C’était un moment incroyable! Je ne m’y attendais pas, parce que Bosty (le Français Roger-Yves Bost, deuxième avec Sydney une Prince, ndlr) est un cavalier vraiment très rapide, et je l’avais finalement devancé d’une seconde! C’était un barrage très excitant. Une première victoire dans un Grand Prix CSI 5* est toujours un moment particulier dans la carrière d’un cavalier.

Vous vous êtes grandement aguerrie grâce au circuit de la Coupe des nations Longines, pour lequel vous avez été régulièrement sélectionnée par votre chef d’équipe Otto Becker. Quelle importance donnez-vous à cette série? 

Pour moi, courir par équipes est très important. Nous avons de la chance d’avoir, en Allemagne, un grand nombre de cavaliers très talentueux. Le staff de notre Fédération est composé de personnes géniales, à commencer par Otto Becker, et c’est toujours un plaisir d’être avec eux. Otto est un excellent chef d’équipe. Il ouvre des portes à de jeunes cavaliers et offre une chance à chacun de faire ses preuves. À mon sens, il est essentiel d’avoir un vivier de couples en devenir et de leur donner de l’expérience. En Allemagne, il n’est pas si facile d’accéder à haut niveau, et la Fédération accomplit un travail remarquable. 

Quel regard portez-vous sur la concurrence entre les circuits privés et ces Coupes des nations Longines? 

En ce qui me concerne, pour le moment, je ne peux compter que sur Alice pour disputer les plus grandes épreuves. Par exemple, le Longines Global Champions Tour est un super circuit, mais compte quasiment vingt étapes. Je ne peux donc pas aller partout avec ma jument, car ce serait beaucoup trop éprouvant pour elle, d’autant qu’il faut souvent prendre l’avion ou faire pas mal de route. Les chevaux disputent déjà énormément d’épreuves, et on ne peut pas les soumettre à un rythme trop soutenu. Nous préférons garder Alice dans la meilleure condition physique possible. 

Portez-vous vos montres Longines, gagnées à Lausanne et Tryon?

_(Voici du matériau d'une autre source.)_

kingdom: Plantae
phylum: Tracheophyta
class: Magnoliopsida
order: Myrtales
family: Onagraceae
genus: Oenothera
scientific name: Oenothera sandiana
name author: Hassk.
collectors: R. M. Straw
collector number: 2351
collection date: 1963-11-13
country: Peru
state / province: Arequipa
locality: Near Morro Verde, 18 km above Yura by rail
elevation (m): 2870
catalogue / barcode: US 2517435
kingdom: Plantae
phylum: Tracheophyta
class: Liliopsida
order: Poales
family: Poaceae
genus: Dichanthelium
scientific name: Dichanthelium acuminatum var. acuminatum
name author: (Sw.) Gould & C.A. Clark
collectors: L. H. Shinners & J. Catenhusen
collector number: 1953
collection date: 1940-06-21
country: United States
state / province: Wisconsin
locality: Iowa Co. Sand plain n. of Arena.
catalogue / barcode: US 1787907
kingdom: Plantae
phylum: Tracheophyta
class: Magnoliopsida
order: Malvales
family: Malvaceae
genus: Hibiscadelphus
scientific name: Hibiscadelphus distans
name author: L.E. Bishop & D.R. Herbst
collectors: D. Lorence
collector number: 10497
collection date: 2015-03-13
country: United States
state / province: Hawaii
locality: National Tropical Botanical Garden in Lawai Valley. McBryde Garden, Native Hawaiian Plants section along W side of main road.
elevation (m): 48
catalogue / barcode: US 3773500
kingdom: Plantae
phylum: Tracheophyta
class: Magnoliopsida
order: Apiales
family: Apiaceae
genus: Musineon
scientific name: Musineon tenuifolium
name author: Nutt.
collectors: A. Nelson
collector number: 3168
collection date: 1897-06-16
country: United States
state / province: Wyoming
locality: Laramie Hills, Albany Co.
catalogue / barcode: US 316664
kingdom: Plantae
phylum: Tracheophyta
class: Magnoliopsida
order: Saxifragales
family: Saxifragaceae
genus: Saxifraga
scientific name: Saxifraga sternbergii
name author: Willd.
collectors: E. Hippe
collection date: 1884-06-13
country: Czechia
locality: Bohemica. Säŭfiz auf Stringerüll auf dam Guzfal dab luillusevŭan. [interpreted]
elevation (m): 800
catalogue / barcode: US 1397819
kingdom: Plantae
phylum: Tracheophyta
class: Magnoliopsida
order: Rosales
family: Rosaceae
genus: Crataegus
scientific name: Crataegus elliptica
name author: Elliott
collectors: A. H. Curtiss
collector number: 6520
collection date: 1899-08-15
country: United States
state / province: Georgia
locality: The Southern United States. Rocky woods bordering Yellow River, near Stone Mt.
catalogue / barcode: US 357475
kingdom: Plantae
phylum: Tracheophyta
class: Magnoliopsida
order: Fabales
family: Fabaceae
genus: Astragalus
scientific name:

Elles sont très jolies! Je les ai adorées et les ai offertes. J’en ai donné une à mon mari, qui est aussi mon entraîneur, donc la personne la plus importante de ma carrière et de ma vie personnelle! Sans lui, je n’en serais pas là. Et j’ai offert la seconde à mon père, qui m’a toujours encouragée et qui me soutient désormais en me confiant des chevaux. C’était pour moi très important de pouvoir leur donner quelque chose en retour. 

Cet article est paru dans le magazine GRANDPRIX heroes n°108 en novembre 2018.